(TASK REQUIREMENTS):
Set down every line of the data exactly, skipping the pictures.

(PROVIDED ENTRIES):
== Segment start ==
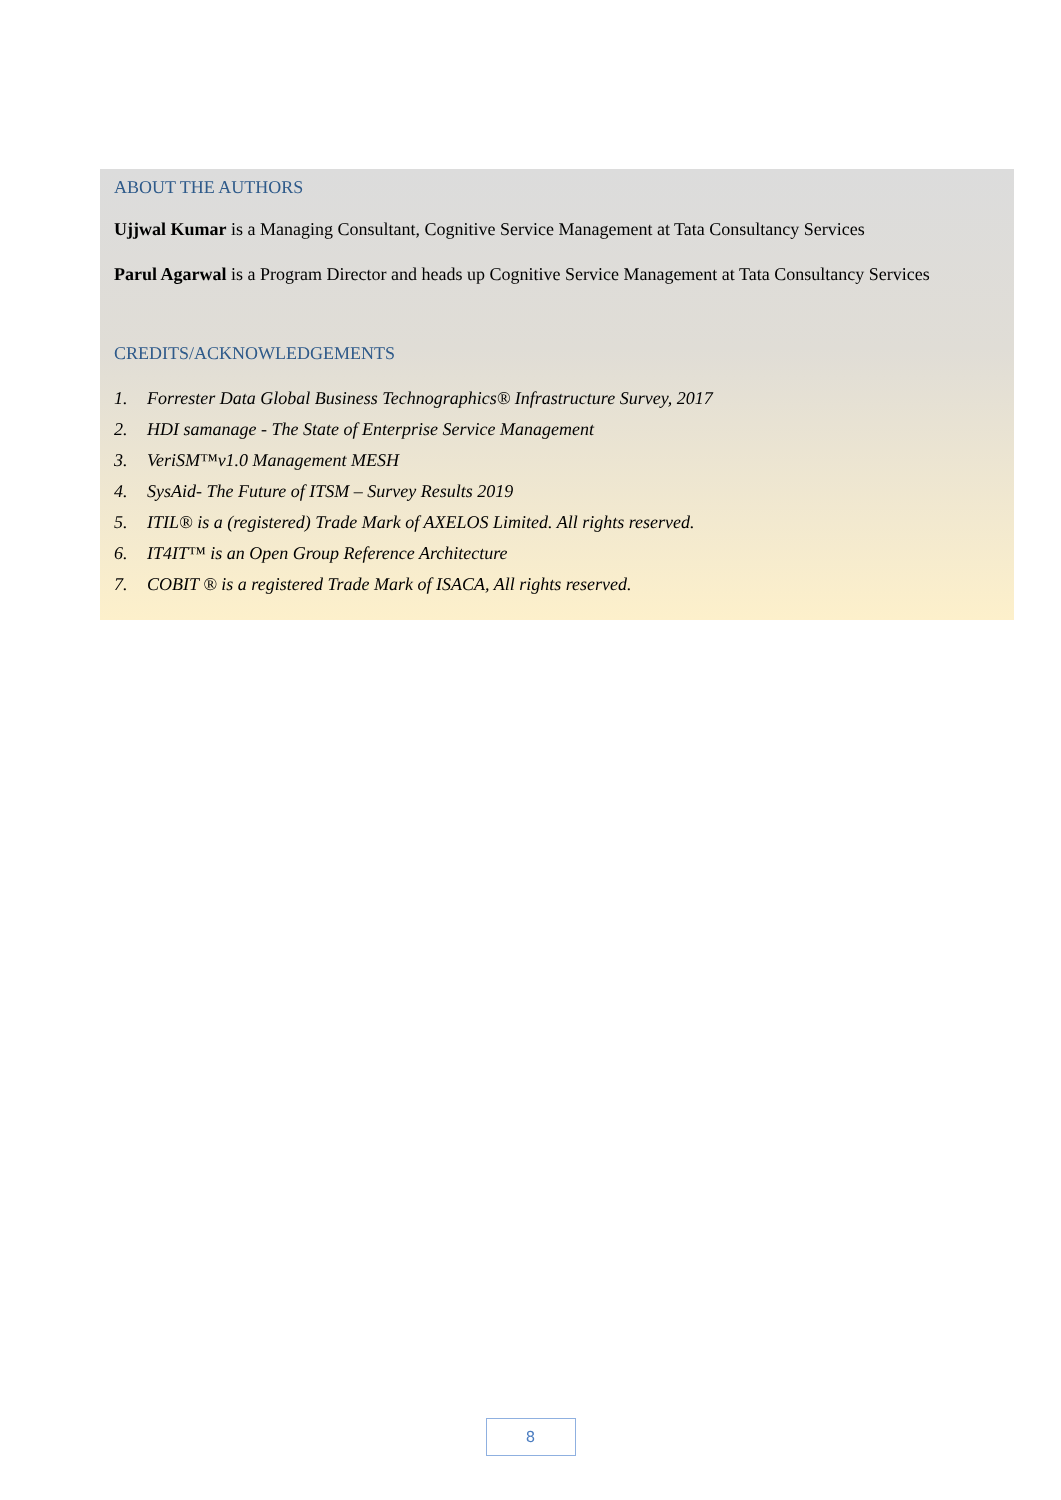ABOUT THE AUTHORS
Ujjwal Kumar is a Managing Consultant, Cognitive Service Management at Tata Consultancy Services
Parul Agarwal is a Program Director and heads up Cognitive Service Management at Tata Consultancy Services
CREDITS/ACKNOWLEDGEMENTS
1. Forrester Data Global Business Technographics® Infrastructure Survey, 2017
2. HDI samanage - The State of Enterprise Service Management
3. VeriSM™v1.0 Management MESH
4. SysAid- The Future of ITSM – Survey Results 2019
5. ITIL® is a (registered) Trade Mark of AXELOS Limited. All rights reserved.
6. IT4IT™ is an Open Group Reference Architecture
7. COBIT ® is a registered Trade Mark of ISACA, All rights reserved.
8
== Segment end ==
(WRITTEN SOLUTION):
ABOUT THE AUTHORS
Ujjwal Kumar is a Managing Consultant, Cognitive Service Management at Tata Consultancy Services
Parul Agarwal is a Program Director and heads up Cognitive Service Management at Tata Consultancy Services
CREDITS/ACKNOWLEDGEMENTS
1. Forrester Data Global Business Technographics® Infrastructure Survey, 2017
2. HDI samanage - The State of Enterprise Service Management
3. VeriSM™v1.0 Management MESH
4. SysAid- The Future of ITSM – Survey Results 2019
5. ITIL® is a (registered) Trade Mark of AXELOS Limited. All rights reserved.
6. IT4IT™ is an Open Group Reference Architecture
7. COBIT ® is a registered Trade Mark of ISACA, All rights reserved.
8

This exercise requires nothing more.